[PATCH V5 00/28] Reset improvements for GC10+
Alex Deucher
alexdeucher at gmail.com
Sat May 31 17:18:12 UTC 2025
On Thu, May 29, 2025 at 4:54 PM Alex Deucher <alexdeucher at gmail.com> wrote:
>
> On Thu, May 29, 2025 at 4:08 PM Alex Deucher <alexander.deucher at amd.com> wrote:
> >
> > This set improves per queue reset support for GC10+.
> > When we reset the queue, the queue is lost so we need
> > to re-emit the unprocessed state from subsequent submissions.

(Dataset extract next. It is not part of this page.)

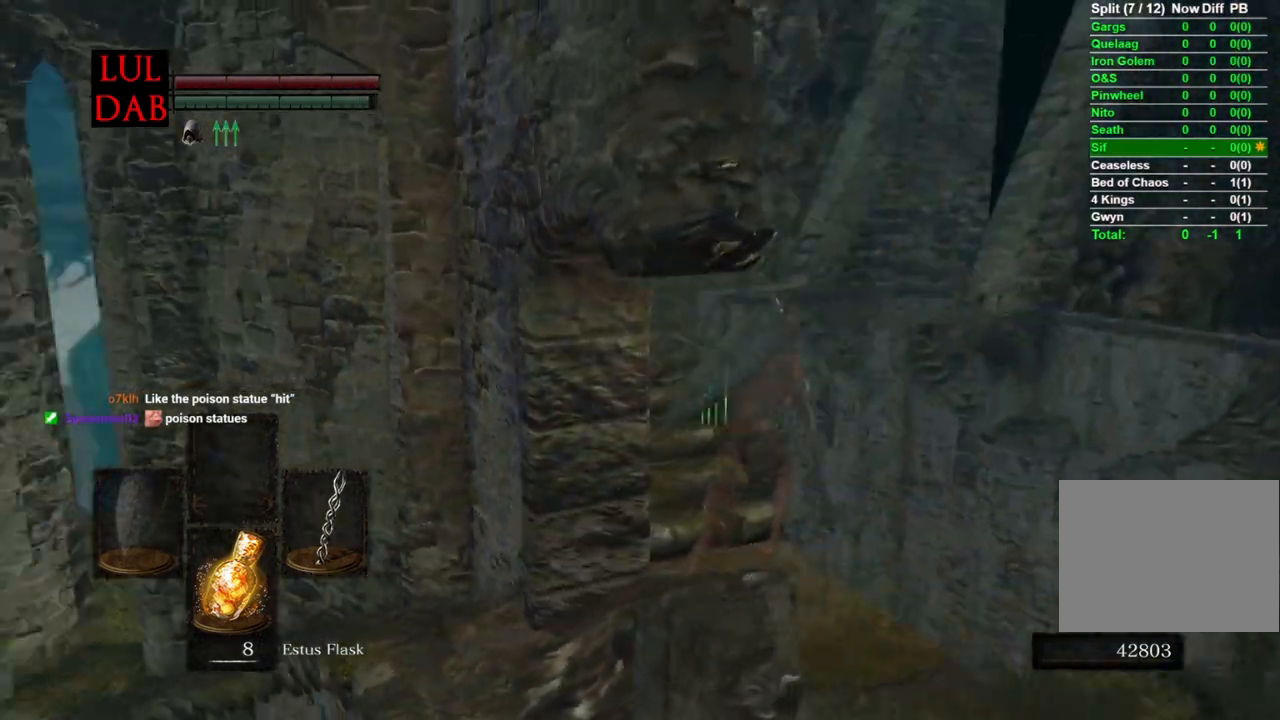
{"buttons": ["CIRCLE"], "left_stick": "up-right", "right_stick": "left", "events": []}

> > To that end, in order to make sure we actually restore
> > unprocessed state, we need to enable legacy enforce isolation
> > so that we can safely re-emit the unprocessed state. If
> > we don't multiple jobs can run in parallel and we may not
> > end up resetting the correct one. This is similar to how
> > windows handles queues. This also gives us correct guilty
> > tracking for GC.
> >
> > Tested on GC 10 and 11 chips with a game running and
> > then running hang tests. The game pauses when the
> > hang happens, then continues after the queue reset.
> >
> > I tried this same approach and GC8 and 9, but it
> > was not as reliable as soft recovery. As such, I've dropped
> > the KGQ reset code for pre-GC10.
> >
> > The same approach is extended to SDMA and VCN.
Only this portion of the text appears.